Print this span of the material below exactly: the line with "fx_px: 2452", the line with "focal_mm: 67", and every line between them, but nothing else.
┄┄┄┄┄┄┄┄┄┄
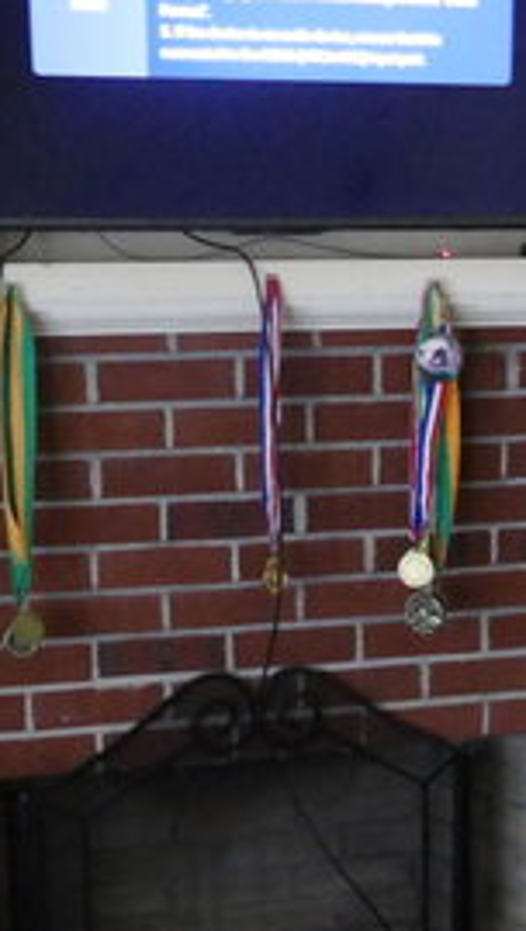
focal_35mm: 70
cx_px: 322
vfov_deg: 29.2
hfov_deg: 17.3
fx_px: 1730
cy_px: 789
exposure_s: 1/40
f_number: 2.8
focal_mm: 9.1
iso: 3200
┄┄┄┄┄┄┄┄┄┄
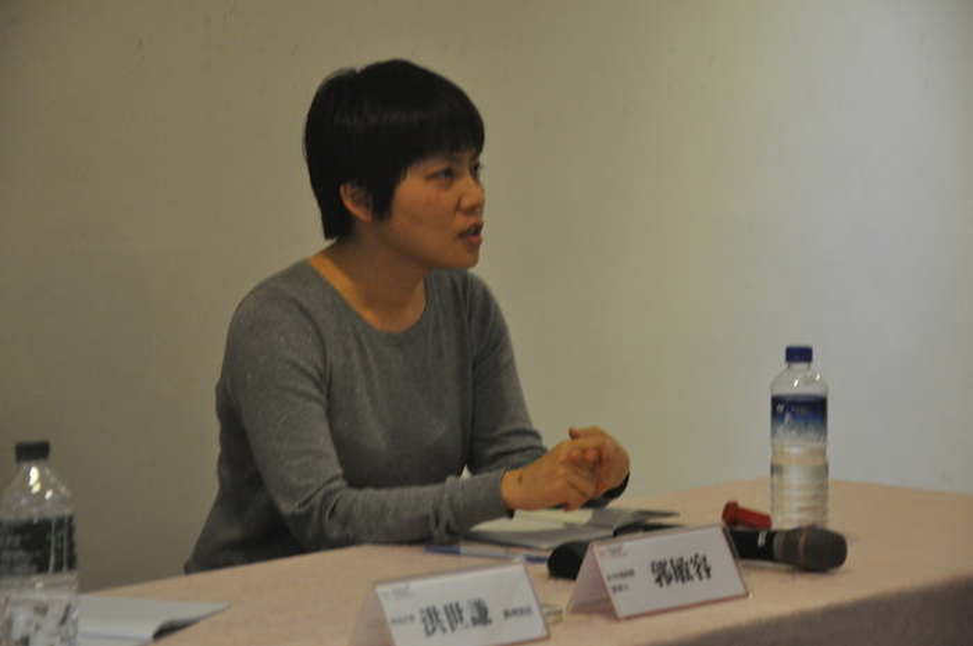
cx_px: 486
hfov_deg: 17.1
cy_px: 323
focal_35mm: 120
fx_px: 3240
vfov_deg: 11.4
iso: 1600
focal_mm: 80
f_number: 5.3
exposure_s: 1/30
┄┄┄┄┄┄┄┄┄┄
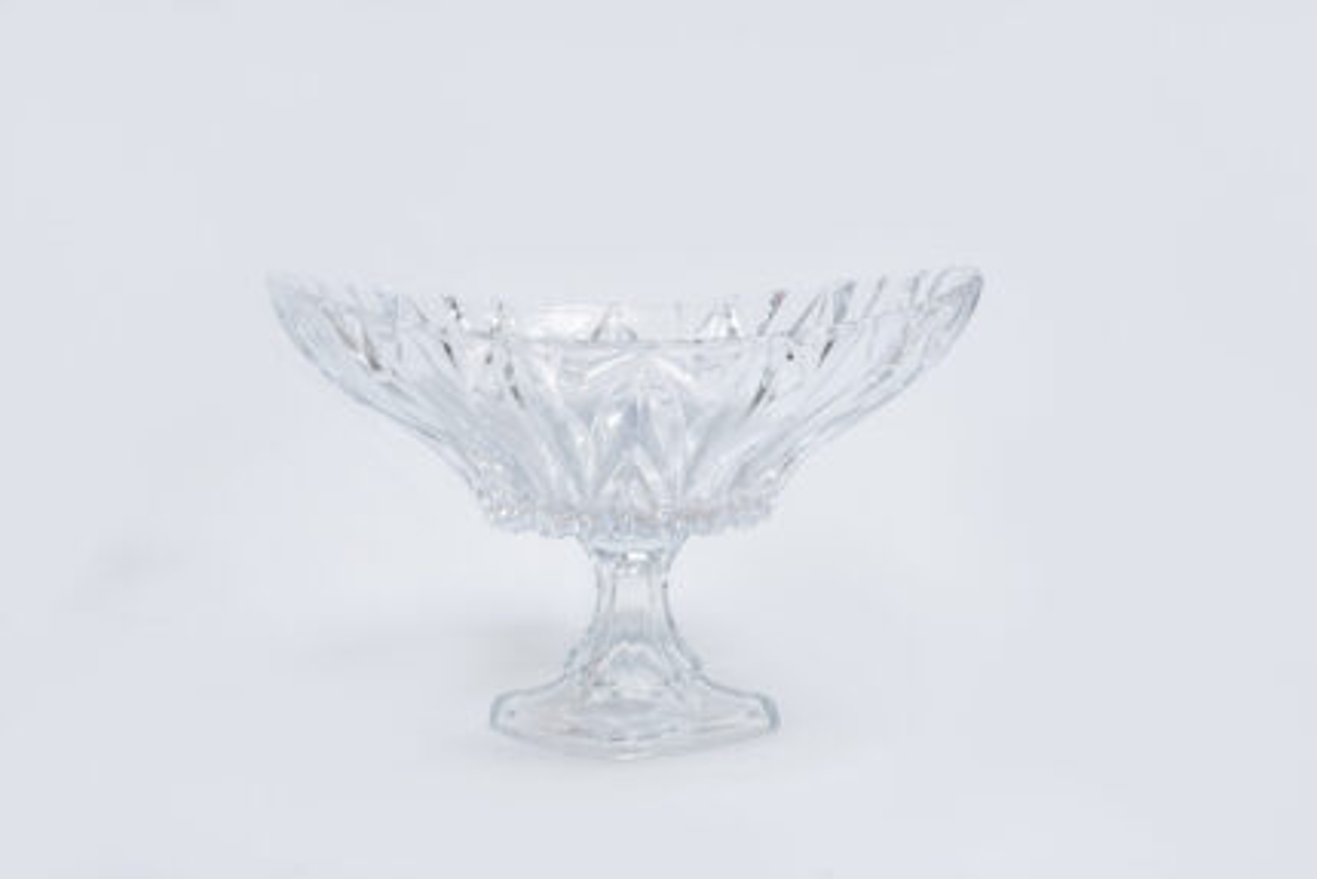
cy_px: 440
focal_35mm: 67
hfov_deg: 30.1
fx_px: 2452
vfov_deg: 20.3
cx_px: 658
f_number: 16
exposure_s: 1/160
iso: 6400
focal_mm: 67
┄┄┄┄┄┄┄┄┄┄
Problem solution:
fx_px: 2452
vfov_deg: 20.3
cx_px: 658
f_number: 16
exposure_s: 1/160
iso: 6400
focal_mm: 67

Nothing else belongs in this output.